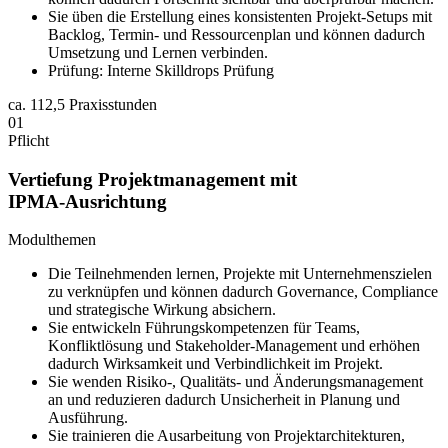
Sie üben die Erstellung eines konsistenten Projekt‑Setups mit
Backlog, Termin‑ und Ressourcenplan und können dadurch
Umsetzung und Lernen verbinden.
Prüfung: Interne Skilldrops Prüfung
ca.
112,5 Praxisstunden
01
Pflicht
Vertiefung Projektmanagement mit
IPMA‑Ausrichtung
Modulthemen
Die Teilnehmenden lernen, Projekte mit Unternehmenszielen
zu verknüpfen und können dadurch Governance, Compliance
und strategische Wirkung absichern.
Sie entwickeln Führungskompetenzen für Teams,
Konfliktlösung und Stakeholder‑Management und erhöhen
dadurch Wirksamkeit und Verbindlichkeit im Projekt.
Sie wenden Risiko‑, Qualitäts‑ und Änderungsmanagement
an und reduzieren dadurch Unsicherheit in Planung und
Ausführung.
Sie trainieren die Ausarbeitung von Projektarchitekturen,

- _What to work on_: An exact copy of the material above is required, free of any pictures.

- _Result of this task_:
Sie üben die Erstellung eines konsistenten Projekt‑Setups mit
Backlog, Termin‑ und Ressourcenplan und können dadurch
Umsetzung und Lernen verbinden.
Prüfung: Interne Skilldrops Prüfung
ca.
112,5 Praxisstunden
01
Pflicht
Vertiefung Projektmanagement mit
IPMA‑Ausrichtung
Modulthemen
Die Teilnehmenden lernen, Projekte mit Unternehmenszielen
zu verknüpfen und können dadurch Governance, Compliance
und strategische Wirkung absichern.
Sie entwickeln Führungskompetenzen für Teams,
Konfliktlösung und Stakeholder‑Management und erhöhen
dadurch Wirksamkeit und Verbindlichkeit im Projekt.
Sie wenden Risiko‑, Qualitäts‑ und Änderungsmanagement
an und reduzieren dadurch Unsicherheit in Planung und
Ausführung.
Sie trainieren die Ausarbeitung von Projektarchitekturen,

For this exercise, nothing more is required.